Football, Floods and Faith
You may have noticed in July that there was a certain football tournament on that had been postponed from last year. The Euros came and as England progressed through the stages, the quiet hesitant words of “it’s coming home” began to be voiced across the country. Now I’m more of a rugby fan to be honest, but I know enough to understand the offside rule and occasionally enjoy watching fully grown men roll around on the pitch, only to be fine seconds later…. Miraculous healing still happens! Many were the real prayers of followers when Christian Erikson collapsed on the pitch in the group stages, reminding many of the fragility of life even in football. As we progressed those murmurs of “it’s coming home”, got louder and louder and we began to hope for a place in the final. People began to plan for “that” Sunday, schools and workplaces planned for late starts on the Monday and for once it felt like the pandemic was not the top topic of conversation.
Our boys did us proud, but it wasn’t to be. Young lads with the huge pressure of taking penalties stepped up to the mark, they took the risk of success or failure, to put so much on the line, maybe when others wouldn’t. Someone had to win and someone had to loose, but they may get other chances in the future to play for their country that means so much to them, to take the risk of success or failure and do their best.
Another news headline last month was the fires in Canada and the floods in Europe coupled with the heatwave in the UK. Homes and communities have been devastated by them both, including a large loss of life in Germany. Our world is buckling under the pressure that our lives and the lives of our predecessors have lived. The issues that the scientists have warned about for years are now no longer predictions but a reality. Just as the pandemic has changed the way we have lived for the last year and a bit, are these events, the things that we need to push further and faster for a change in the way we look after our planet? What will the world look like for generations to come?

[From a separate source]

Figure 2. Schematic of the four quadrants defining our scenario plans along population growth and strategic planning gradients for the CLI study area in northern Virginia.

Rather than “it’s coming home”, a phrase that appears in the Lord’s Prayer that we remember in our services each week is “Your Kingdom Come”. This is a reminder that the world as we know it is not what it is supposed to be, but that there is a hope for a better future. That fullness of God’s Kingdom to come includes perfect harmony with each other and the planet, but in trying to achieve it now, we can make the world we live in better. This will take courage and tenacity like that of those that stepped up to the penalty spot, it will take the prayers of a collective community coming together over a common hope of something good, it will definitely call for a change to the way we live.

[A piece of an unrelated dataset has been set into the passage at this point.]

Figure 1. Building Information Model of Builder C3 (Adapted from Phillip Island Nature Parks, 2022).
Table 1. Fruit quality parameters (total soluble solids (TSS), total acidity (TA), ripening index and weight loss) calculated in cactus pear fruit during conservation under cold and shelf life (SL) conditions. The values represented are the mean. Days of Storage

All through the Bible, we find examples of people stepping up to a task that they don’t feel able to do, Gideon, Moses and Timothy, to name a few, but who took the risk to speak up, to step forward and fight for change regardless of success or failure. That baton is now passed to each one of us. The Good News that we have to share is that we worship a God who cares for everyone and the planet we live on. A God who has the ability to change and transform lives through the love that was shown through his Son Jesus Christ and the continuing power and presence in the lives of his followers around the world through the Holy Spirit that lives within us.
Football and floods have reminded me that our faith challenges us to take up our own rallying cry of “it’s coming home” as each day we work towards a future without abuse, division, fear or destruction but of unity, love and joy. Lord, your kingdom come, your will be done, on earth as it is in heaven!